Reference · Cheat Sheet 08

Repeated Games & Cooperation

Core idea: Repetition + a valued future + credible retaliation can sustain cooperation that a one-shot game destroys. When the same players interact repeatedly, defection triggers future punishment — and if the future matters enough, cooperation becomes individually rational without communication or altruism.
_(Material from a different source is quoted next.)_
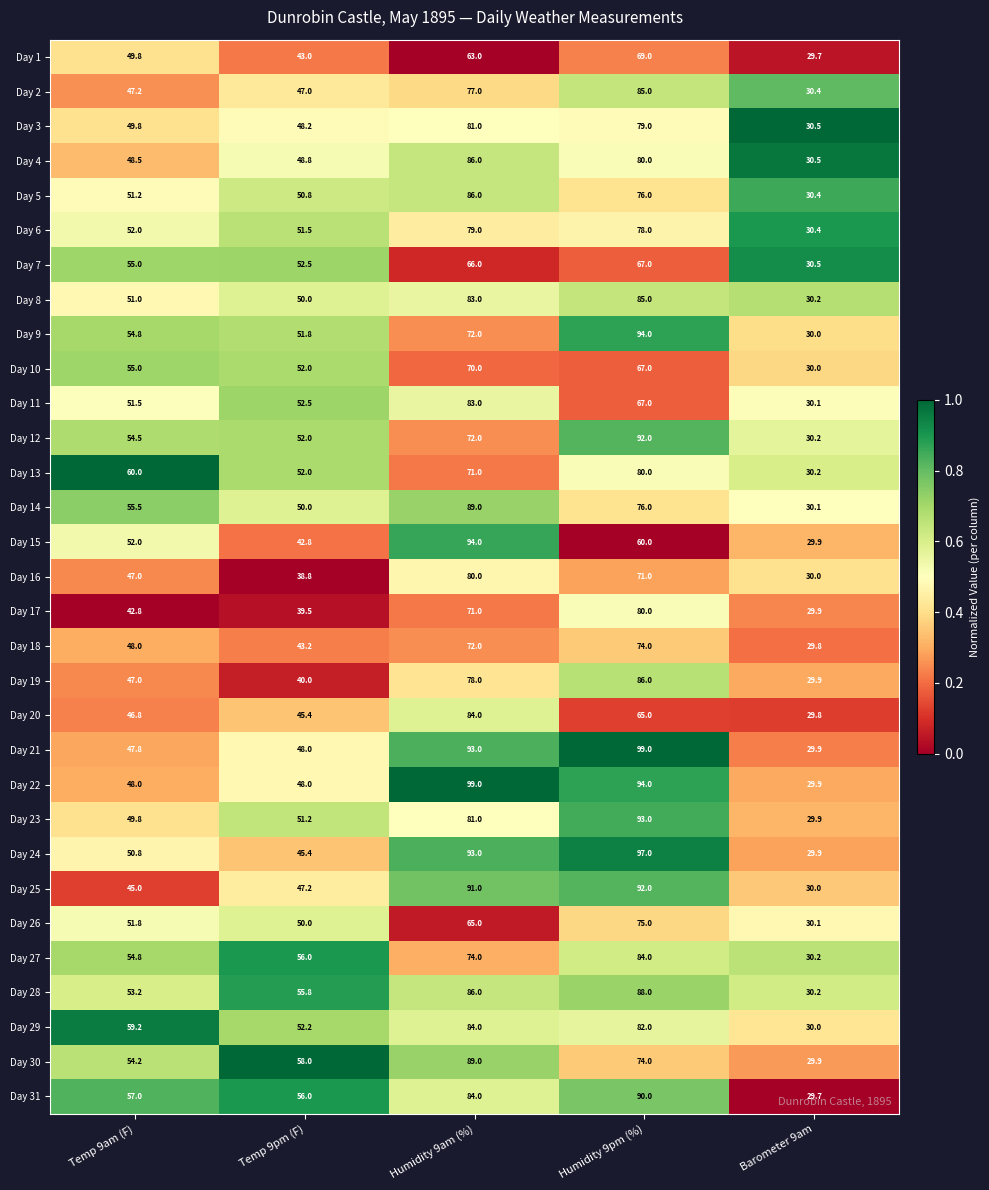

What is the difference between the maximum and minimum values in the Day 20 series?

54.2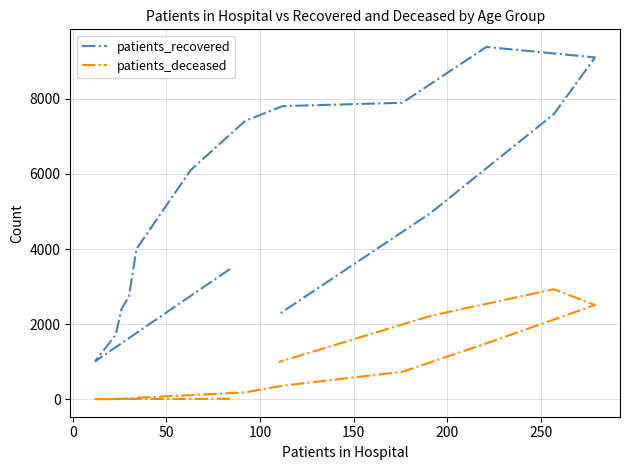

At how many categories does at least one series exceed 2861?

10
The four conditions for sustainable cooperation

  1. Same players must interact repeatedly. The threat of punishment requires a future. One-off interactions have no future to protect, so one-shot logic applies.
    Your game: same rival clinic on ads/price month after month — repeated. A walk-in patient who'll never return — one-shot.
  2. The future must matter enough. Players must be patient (high discount factor) and the horizon must be long or uncertain. A known, fixed last round triggers backward-induction unraveling — cooperation collapses from the final round backward.
    Your game: an open-ended vendor relationship casts a long shadow. A 3-month pilot with a known end date has a short one — watch for defection as it closes.
  3. Defection must be observable and punishable. If the other side can't tell you cheated, the threat has no teeth. Transparent markets (published rates, visible ad spend) help cooperation; opaque pricing hinders it.
  4. The punishment must be credible. The other player must be willing and able to retaliate. A rival with no capacity to lower prices can't punish your discount — so the threat is empty (see Lesson 07, credibility).
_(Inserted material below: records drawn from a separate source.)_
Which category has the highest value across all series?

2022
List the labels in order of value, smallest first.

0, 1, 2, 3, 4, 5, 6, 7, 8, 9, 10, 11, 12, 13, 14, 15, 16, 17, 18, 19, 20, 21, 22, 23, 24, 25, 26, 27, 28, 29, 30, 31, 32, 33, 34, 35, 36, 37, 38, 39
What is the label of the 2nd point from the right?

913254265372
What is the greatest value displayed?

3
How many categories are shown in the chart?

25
Tit-for-tat — four properties that made it win

Robert Axelrod's tournament winner (The Evolution of Cooperation, 1984)
PropertyWhat it meansWhy it matters
NiceNever defects firstEarns full cooperation payoff against cooperative strategies; wastes nothing on preemptive hostility
RetaliatoryPunishes defection immediately in the next roundDefectors don't get to freeload — the cost of cheating lands fast
ForgivingReturns to cooperation as soon as the other player doesPrevents endless mutual punishment spirals that burn both sides
ClearPattern is obvious after two roundsPredictability makes the implicit deal legible — the other player knows what to expect

The unraveling caveat — finite known horizons

A known final round is cooperation's kryptonite. In the last round, both players defect (no future). Both know this, so the second-to-last round's cooperation is also pointless — both defect there too. Backward induction carries this logic all the way to round 1. The entire cooperative equilibrium unravels.

Fix: keep the horizon open or uncertain, build reputation that extends beyond the relationship, add dimensions (referrals, co-teaching, shared vendors) that extend the shadow even if one channel closes.